→ What to work on:
Would you reproduce the data below exactly, please, leaving out its images?

BEGIN Entries supplied

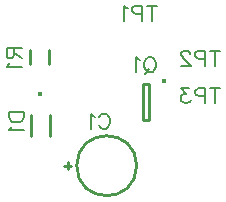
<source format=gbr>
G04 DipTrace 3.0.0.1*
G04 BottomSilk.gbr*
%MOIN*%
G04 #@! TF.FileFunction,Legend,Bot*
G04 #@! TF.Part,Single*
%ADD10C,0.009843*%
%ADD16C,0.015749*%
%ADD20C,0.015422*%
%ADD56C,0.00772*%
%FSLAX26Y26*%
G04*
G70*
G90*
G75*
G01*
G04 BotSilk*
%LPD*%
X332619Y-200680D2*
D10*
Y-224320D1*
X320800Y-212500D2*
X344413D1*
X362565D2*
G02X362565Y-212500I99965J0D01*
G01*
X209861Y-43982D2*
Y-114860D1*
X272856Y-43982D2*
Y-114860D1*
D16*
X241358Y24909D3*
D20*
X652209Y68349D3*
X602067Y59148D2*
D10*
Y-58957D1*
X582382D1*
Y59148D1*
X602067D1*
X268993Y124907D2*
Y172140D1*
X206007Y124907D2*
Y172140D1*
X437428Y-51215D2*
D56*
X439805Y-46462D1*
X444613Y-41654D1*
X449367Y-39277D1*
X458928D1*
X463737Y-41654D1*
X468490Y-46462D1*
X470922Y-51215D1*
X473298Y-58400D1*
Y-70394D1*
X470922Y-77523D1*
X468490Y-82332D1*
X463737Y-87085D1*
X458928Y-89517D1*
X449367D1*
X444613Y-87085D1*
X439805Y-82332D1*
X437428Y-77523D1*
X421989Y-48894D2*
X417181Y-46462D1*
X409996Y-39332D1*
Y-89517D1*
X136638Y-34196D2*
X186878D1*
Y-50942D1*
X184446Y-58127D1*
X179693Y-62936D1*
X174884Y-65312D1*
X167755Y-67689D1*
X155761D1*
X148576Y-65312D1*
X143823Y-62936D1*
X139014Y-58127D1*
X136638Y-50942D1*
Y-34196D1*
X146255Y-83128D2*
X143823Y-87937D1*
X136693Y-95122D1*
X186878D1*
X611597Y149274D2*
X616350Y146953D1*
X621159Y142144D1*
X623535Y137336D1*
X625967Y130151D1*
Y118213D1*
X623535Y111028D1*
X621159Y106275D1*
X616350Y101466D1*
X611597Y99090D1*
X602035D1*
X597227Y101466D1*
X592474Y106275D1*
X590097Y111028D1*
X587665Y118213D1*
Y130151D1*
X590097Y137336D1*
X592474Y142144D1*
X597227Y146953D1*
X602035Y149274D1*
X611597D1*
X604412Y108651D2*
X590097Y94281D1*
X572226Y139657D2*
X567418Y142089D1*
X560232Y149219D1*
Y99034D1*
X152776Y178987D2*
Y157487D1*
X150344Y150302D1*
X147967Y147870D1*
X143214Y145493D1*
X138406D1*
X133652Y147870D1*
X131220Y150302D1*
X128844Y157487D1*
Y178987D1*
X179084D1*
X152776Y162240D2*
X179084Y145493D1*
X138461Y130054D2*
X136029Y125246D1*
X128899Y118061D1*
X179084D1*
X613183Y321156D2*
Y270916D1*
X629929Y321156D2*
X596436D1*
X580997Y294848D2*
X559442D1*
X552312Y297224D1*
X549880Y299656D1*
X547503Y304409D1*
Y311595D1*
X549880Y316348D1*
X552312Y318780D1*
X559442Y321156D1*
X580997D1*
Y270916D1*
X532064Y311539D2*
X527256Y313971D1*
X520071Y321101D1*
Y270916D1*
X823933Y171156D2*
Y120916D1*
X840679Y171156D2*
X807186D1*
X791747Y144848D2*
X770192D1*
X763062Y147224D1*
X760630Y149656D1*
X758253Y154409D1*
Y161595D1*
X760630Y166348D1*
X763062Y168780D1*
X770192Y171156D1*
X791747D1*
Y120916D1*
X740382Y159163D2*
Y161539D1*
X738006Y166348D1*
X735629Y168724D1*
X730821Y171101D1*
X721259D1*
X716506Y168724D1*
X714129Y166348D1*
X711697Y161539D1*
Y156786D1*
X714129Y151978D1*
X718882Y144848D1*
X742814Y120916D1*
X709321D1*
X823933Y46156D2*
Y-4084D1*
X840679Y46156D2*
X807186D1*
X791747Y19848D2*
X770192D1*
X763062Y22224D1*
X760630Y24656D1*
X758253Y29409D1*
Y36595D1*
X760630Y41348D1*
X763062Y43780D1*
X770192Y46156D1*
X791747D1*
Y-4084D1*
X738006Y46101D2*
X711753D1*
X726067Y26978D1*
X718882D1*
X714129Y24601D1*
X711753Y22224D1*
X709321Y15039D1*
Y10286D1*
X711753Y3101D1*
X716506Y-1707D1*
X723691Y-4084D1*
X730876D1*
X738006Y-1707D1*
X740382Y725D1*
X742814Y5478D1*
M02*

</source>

END Entries supplied

→ Written solution:
<source format=gbr>
G04 DipTrace 3.0.0.1*
G04 BottomSilk.gbr*
%MOIN*%
G04 #@! TF.FileFunction,Legend,Bot*
G04 #@! TF.Part,Single*
%ADD10C,0.009843*%
%ADD16C,0.015749*%
%ADD20C,0.015422*%
%ADD56C,0.00772*%
%FSLAX26Y26*%
G04*
G70*
G90*
G75*
G01*
G04 BotSilk*
%LPD*%
X332619Y-200680D2*
D10*
Y-224320D1*
X320800Y-212500D2*
X344413D1*
X362565D2*
G02X362565Y-212500I99965J0D01*
G01*
X209861Y-43982D2*
Y-114860D1*
X272856Y-43982D2*
Y-114860D1*
D16*
X241358Y24909D3*
D20*
X652209Y68349D3*
X602067Y59148D2*
D10*
Y-58957D1*
X582382D1*
Y59148D1*
X602067D1*
X268993Y124907D2*
Y172140D1*
X206007Y124907D2*
Y172140D1*
X437428Y-51215D2*
D56*
X439805Y-46462D1*
X444613Y-41654D1*
X449367Y-39277D1*
X458928D1*
X463737Y-41654D1*
X468490Y-46462D1*
X470922Y-51215D1*
X473298Y-58400D1*
Y-70394D1*
X470922Y-77523D1*
X468490Y-82332D1*
X463737Y-87085D1*
X458928Y-89517D1*
X449367D1*
X444613Y-87085D1*
X439805Y-82332D1*
X437428Y-77523D1*
X421989Y-48894D2*
X417181Y-46462D1*
X409996Y-39332D1*
Y-89517D1*
X136638Y-34196D2*
X186878D1*
Y-50942D1*
X184446Y-58127D1*
X179693Y-62936D1*
X174884Y-65312D1*
X167755Y-67689D1*
X155761D1*
X148576Y-65312D1*
X143823Y-62936D1*
X139014Y-58127D1*
X136638Y-50942D1*
Y-34196D1*
X146255Y-83128D2*
X143823Y-87937D1*
X136693Y-95122D1*
X186878D1*
X611597Y149274D2*
X616350Y146953D1*
X621159Y142144D1*
X623535Y137336D1*
X625967Y130151D1*
Y118213D1*
X623535Y111028D1*
X621159Y106275D1*
X616350Y101466D1*
X611597Y99090D1*
X602035D1*
X597227Y101466D1*
X592474Y106275D1*
X590097Y111028D1*
X587665Y118213D1*
Y130151D1*
X590097Y137336D1*
X592474Y142144D1*
X597227Y146953D1*
X602035Y149274D1*
X611597D1*
X604412Y108651D2*
X590097Y94281D1*
X572226Y139657D2*
X567418Y142089D1*
X560232Y149219D1*
Y99034D1*
X152776Y178987D2*
Y157487D1*
X150344Y150302D1*
X147967Y147870D1*
X143214Y145493D1*
X138406D1*
X133652Y147870D1*
X131220Y150302D1*
X128844Y157487D1*
Y178987D1*
X179084D1*
X152776Y162240D2*
X179084Y145493D1*
X138461Y130054D2*
X136029Y125246D1*
X128899Y118061D1*
X179084D1*
X613183Y321156D2*
Y270916D1*
X629929Y321156D2*
X596436D1*
X580997Y294848D2*
X559442D1*
X552312Y297224D1*
X549880Y299656D1*
X547503Y304409D1*
Y311595D1*
X549880Y316348D1*
X552312Y318780D1*
X559442Y321156D1*
X580997D1*
Y270916D1*
X532064Y311539D2*
X527256Y313971D1*
X520071Y321101D1*
Y270916D1*
X823933Y171156D2*
Y120916D1*
X840679Y171156D2*
X807186D1*
X791747Y144848D2*
X770192D1*
X763062Y147224D1*
X760630Y149656D1*
X758253Y154409D1*
Y161595D1*
X760630Y166348D1*
X763062Y168780D1*
X770192Y171156D1*
X791747D1*
Y120916D1*
X740382Y159163D2*
Y161539D1*
X738006Y166348D1*
X735629Y168724D1*
X730821Y171101D1*
X721259D1*
X716506Y168724D1*
X714129Y166348D1*
X711697Y161539D1*
Y156786D1*
X714129Y151978D1*
X718882Y144848D1*
X742814Y120916D1*
X709321D1*
X823933Y46156D2*
Y-4084D1*
X840679Y46156D2*
X807186D1*
X791747Y19848D2*
X770192D1*
X763062Y22224D1*
X760630Y24656D1*
X758253Y29409D1*
Y36595D1*
X760630Y41348D1*
X763062Y43780D1*
X770192Y46156D1*
X791747D1*
Y-4084D1*
X738006Y46101D2*
X711753D1*
X726067Y26978D1*
X718882D1*
X714129Y24601D1*
X711753Y22224D1*
X709321Y15039D1*
Y10286D1*
X711753Y3101D1*
X716506Y-1707D1*
X723691Y-4084D1*
X730876D1*
X738006Y-1707D1*
X740382Y725D1*
X742814Y5478D1*
M02*

</source>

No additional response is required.